[Opening RECORD SET section]

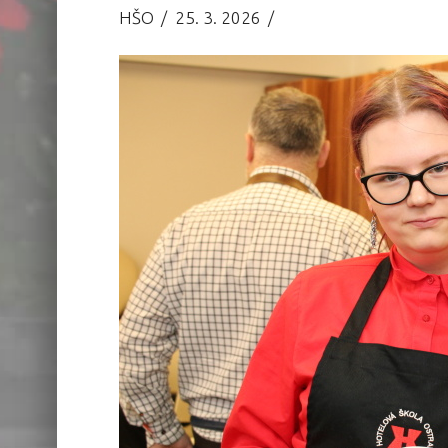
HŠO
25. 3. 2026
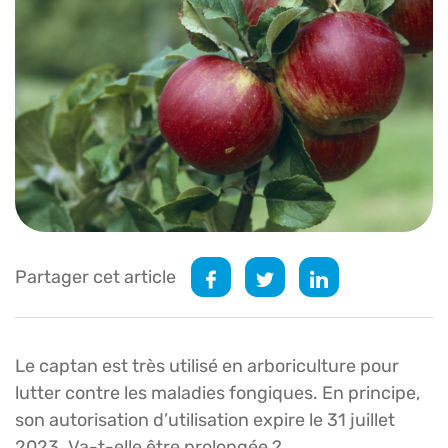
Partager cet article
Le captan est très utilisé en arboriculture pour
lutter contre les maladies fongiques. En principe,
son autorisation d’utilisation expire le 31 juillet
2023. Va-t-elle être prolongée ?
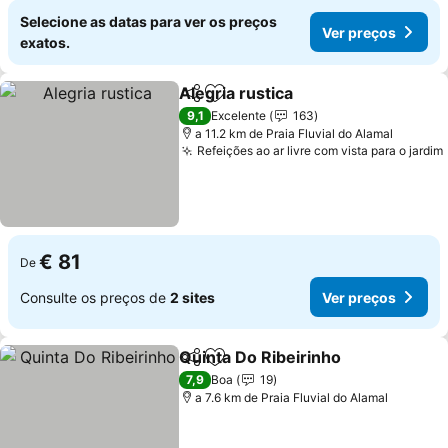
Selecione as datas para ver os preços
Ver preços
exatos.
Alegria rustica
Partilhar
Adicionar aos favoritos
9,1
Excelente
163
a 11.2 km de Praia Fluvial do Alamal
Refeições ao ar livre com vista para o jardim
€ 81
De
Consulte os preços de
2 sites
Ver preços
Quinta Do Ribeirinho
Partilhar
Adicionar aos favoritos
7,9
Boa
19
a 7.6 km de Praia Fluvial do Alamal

[Closing RECORD SET section]

» **REQUIRED ACTION**: The records are to be retyped in full and exactly, with no image carried over.

» **ANSWER TO THE EXERCISE**:
HŠO
25. 3. 2026
Partager cet article
Le captan est très utilisé en arboriculture pour
lutter contre les maladies fongiques. En principe,
son autorisation d’utilisation expire le 31 juillet
2023. Va-t-elle être prolongée ?
Selecione as datas para ver os preços
Ver preços
exatos.
Alegria rustica
Partilhar
Adicionar aos favoritos
9,1
Excelente
163
a 11.2 km de Praia Fluvial do Alamal
Refeições ao ar livre com vista para o jardim
€ 81
De
Consulte os preços de
2 sites
Ver preços
Quinta Do Ribeirinho
Partilhar
Adicionar aos favoritos
7,9
Boa
19
a 7.6 km de Praia Fluvial do Alamal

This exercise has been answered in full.